» PROBLEM DESCRIPTION
Output each entry exactly as written.

» RECORD SET
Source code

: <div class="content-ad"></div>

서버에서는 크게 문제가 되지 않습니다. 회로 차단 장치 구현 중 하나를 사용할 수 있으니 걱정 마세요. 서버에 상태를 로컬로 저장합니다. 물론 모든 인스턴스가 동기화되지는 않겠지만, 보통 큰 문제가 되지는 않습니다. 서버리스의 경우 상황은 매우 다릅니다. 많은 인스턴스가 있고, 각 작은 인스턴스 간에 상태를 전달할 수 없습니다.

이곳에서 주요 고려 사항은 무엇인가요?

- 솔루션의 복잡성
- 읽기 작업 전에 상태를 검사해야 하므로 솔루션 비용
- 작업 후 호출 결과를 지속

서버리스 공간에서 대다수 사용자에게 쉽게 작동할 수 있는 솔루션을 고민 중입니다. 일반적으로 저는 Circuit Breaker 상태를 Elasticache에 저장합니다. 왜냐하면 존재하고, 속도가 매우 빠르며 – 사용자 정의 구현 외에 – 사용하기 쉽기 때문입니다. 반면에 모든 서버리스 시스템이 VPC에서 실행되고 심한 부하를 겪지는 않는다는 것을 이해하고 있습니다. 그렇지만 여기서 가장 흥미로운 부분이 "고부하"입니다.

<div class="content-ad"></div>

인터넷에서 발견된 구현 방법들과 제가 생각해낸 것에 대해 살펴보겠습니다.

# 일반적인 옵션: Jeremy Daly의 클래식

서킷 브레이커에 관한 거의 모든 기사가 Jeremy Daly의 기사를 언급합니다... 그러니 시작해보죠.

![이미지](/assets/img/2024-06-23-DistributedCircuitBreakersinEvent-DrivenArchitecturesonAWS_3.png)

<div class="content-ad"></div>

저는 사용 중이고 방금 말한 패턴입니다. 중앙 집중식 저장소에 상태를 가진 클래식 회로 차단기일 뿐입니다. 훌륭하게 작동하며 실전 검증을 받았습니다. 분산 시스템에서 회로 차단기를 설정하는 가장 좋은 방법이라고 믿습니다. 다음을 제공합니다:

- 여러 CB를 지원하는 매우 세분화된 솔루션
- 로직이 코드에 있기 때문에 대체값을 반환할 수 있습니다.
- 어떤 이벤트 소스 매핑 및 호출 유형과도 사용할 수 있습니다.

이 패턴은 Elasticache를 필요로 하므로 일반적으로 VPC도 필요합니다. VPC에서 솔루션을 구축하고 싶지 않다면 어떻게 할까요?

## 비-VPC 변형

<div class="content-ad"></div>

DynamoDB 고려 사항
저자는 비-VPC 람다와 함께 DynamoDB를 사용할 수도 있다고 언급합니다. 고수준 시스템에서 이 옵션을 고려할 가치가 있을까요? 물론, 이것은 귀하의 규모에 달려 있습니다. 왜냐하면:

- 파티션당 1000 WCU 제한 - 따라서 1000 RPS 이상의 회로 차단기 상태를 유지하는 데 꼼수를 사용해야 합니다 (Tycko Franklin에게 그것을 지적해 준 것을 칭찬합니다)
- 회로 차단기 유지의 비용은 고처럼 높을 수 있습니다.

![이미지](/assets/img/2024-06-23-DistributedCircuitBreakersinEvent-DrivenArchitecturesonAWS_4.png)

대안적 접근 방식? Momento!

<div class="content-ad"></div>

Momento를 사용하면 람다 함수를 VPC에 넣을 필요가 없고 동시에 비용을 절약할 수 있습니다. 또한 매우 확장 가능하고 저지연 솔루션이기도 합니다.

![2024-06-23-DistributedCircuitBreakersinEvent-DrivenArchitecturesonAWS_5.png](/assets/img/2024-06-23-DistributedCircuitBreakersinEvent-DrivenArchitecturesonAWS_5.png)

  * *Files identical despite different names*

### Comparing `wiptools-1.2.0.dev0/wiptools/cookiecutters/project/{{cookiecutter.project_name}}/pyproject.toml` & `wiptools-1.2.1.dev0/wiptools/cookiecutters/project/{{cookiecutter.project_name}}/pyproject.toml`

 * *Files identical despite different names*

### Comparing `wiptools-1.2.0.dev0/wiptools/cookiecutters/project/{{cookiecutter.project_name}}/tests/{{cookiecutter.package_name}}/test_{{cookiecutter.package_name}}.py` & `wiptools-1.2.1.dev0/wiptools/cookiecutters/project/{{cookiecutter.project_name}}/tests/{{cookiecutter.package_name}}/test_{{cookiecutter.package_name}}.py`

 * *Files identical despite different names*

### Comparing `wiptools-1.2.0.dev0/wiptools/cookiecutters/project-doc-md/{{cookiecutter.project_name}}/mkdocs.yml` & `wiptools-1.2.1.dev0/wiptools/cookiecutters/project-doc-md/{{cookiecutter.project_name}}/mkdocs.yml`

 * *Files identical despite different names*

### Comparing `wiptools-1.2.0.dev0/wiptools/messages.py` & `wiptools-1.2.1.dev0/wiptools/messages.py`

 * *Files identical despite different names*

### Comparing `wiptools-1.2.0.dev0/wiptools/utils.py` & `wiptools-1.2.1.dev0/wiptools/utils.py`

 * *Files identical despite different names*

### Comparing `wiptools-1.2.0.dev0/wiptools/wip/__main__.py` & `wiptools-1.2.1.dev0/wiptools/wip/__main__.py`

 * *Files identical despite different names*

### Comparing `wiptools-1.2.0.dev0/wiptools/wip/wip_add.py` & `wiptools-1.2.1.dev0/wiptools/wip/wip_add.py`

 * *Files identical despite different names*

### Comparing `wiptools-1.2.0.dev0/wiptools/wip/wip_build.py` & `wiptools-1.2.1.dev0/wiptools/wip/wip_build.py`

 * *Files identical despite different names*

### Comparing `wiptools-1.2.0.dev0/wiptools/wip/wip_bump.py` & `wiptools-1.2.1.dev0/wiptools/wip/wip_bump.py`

» ANSWER BELOW
Source code

: <div class="content-ad"></div>

서버에서는 크게 문제가 되지 않습니다. 회로 차단 장치 구현 중 하나를 사용할 수 있으니 걱정 마세요. 서버에 상태를 로컬로 저장합니다. 물론 모든 인스턴스가 동기화되지는 않겠지만, 보통 큰 문제가 되지는 않습니다. 서버리스의 경우 상황은 매우 다릅니다. 많은 인스턴스가 있고, 각 작은 인스턴스 간에 상태를 전달할 수 없습니다.

이곳에서 주요 고려 사항은 무엇인가요?

- 솔루션의 복잡성
- 읽기 작업 전에 상태를 검사해야 하므로 솔루션 비용
- 작업 후 호출 결과를 지속

서버리스 공간에서 대다수 사용자에게 쉽게 작동할 수 있는 솔루션을 고민 중입니다. 일반적으로 저는 Circuit Breaker 상태를 Elasticache에 저장합니다. 왜냐하면 존재하고, 속도가 매우 빠르며 – 사용자 정의 구현 외에 – 사용하기 쉽기 때문입니다. 반면에 모든 서버리스 시스템이 VPC에서 실행되고 심한 부하를 겪지는 않는다는 것을 이해하고 있습니다. 그렇지만 여기서 가장 흥미로운 부분이 "고부하"입니다.

<div class="content-ad"></div>

인터넷에서 발견된 구현 방법들과 제가 생각해낸 것에 대해 살펴보겠습니다.

# 일반적인 옵션: Jeremy Daly의 클래식

서킷 브레이커에 관한 거의 모든 기사가 Jeremy Daly의 기사를 언급합니다... 그러니 시작해보죠.

![이미지](/assets/img/2024-06-23-DistributedCircuitBreakersinEvent-DrivenArchitecturesonAWS_3.png)

<div class="content-ad"></div>

저는 사용 중이고 방금 말한 패턴입니다. 중앙 집중식 저장소에 상태를 가진 클래식 회로 차단기일 뿐입니다. 훌륭하게 작동하며 실전 검증을 받았습니다. 분산 시스템에서 회로 차단기를 설정하는 가장 좋은 방법이라고 믿습니다. 다음을 제공합니다:

- 여러 CB를 지원하는 매우 세분화된 솔루션
- 로직이 코드에 있기 때문에 대체값을 반환할 수 있습니다.
- 어떤 이벤트 소스 매핑 및 호출 유형과도 사용할 수 있습니다.

이 패턴은 Elasticache를 필요로 하므로 일반적으로 VPC도 필요합니다. VPC에서 솔루션을 구축하고 싶지 않다면 어떻게 할까요?

## 비-VPC 변형

<div class="content-ad"></div>

DynamoDB 고려 사항
저자는 비-VPC 람다와 함께 DynamoDB를 사용할 수도 있다고 언급합니다. 고수준 시스템에서 이 옵션을 고려할 가치가 있을까요? 물론, 이것은 귀하의 규모에 달려 있습니다. 왜냐하면:

- 파티션당 1000 WCU 제한 - 따라서 1000 RPS 이상의 회로 차단기 상태를 유지하는 데 꼼수를 사용해야 합니다 (Tycko Franklin에게 그것을 지적해 준 것을 칭찬합니다)
- 회로 차단기 유지의 비용은 고처럼 높을 수 있습니다.

![이미지](/assets/img/2024-06-23-DistributedCircuitBreakersinEvent-DrivenArchitecturesonAWS_4.png)

대안적 접근 방식? Momento!

<div class="content-ad"></div>

Momento를 사용하면 람다 함수를 VPC에 넣을 필요가 없고 동시에 비용을 절약할 수 있습니다. 또한 매우 확장 가능하고 저지연 솔루션이기도 합니다.

![2024-06-23-DistributedCircuitBreakersinEvent-DrivenArchitecturesonAWS_5.png](/assets/img/2024-06-23-DistributedCircuitBreakersinEvent-DrivenArchitecturesonAWS_5.png)

  * *Files identical despite different names*

### Comparing `wiptools-1.2.0.dev0/wiptools/cookiecutters/project/{{cookiecutter.project_name}}/pyproject.toml` & `wiptools-1.2.1.dev0/wiptools/cookiecutters/project/{{cookiecutter.project_name}}/pyproject.toml`

 * *Files identical despite different names*

### Comparing `wiptools-1.2.0.dev0/wiptools/cookiecutters/project/{{cookiecutter.project_name}}/tests/{{cookiecutter.package_name}}/test_{{cookiecutter.package_name}}.py` & `wiptools-1.2.1.dev0/wiptools/cookiecutters/project/{{cookiecutter.project_name}}/tests/{{cookiecutter.package_name}}/test_{{cookiecutter.package_name}}.py`

 * *Files identical despite different names*

### Comparing `wiptools-1.2.0.dev0/wiptools/cookiecutters/project-doc-md/{{cookiecutter.project_name}}/mkdocs.yml` & `wiptools-1.2.1.dev0/wiptools/cookiecutters/project-doc-md/{{cookiecutter.project_name}}/mkdocs.yml`

 * *Files identical despite different names*

### Comparing `wiptools-1.2.0.dev0/wiptools/messages.py` & `wiptools-1.2.1.dev0/wiptools/messages.py`

 * *Files identical despite different names*

### Comparing `wiptools-1.2.0.dev0/wiptools/utils.py` & `wiptools-1.2.1.dev0/wiptools/utils.py`

 * *Files identical despite different names*

### Comparing `wiptools-1.2.0.dev0/wiptools/wip/__main__.py` & `wiptools-1.2.1.dev0/wiptools/wip/__main__.py`

 * *Files identical despite different names*

### Comparing `wiptools-1.2.0.dev0/wiptools/wip/wip_add.py` & `wiptools-1.2.1.dev0/wiptools/wip/wip_add.py`

 * *Files identical despite different names*

### Comparing `wiptools-1.2.0.dev0/wiptools/wip/wip_build.py` & `wiptools-1.2.1.dev0/wiptools/wip/wip_build.py`

 * *Files identical despite different names*

### Comparing `wiptools-1.2.0.dev0/wiptools/wip/wip_bump.py` & `wiptools-1.2.1.dev0/wiptools/wip/wip_bump.py`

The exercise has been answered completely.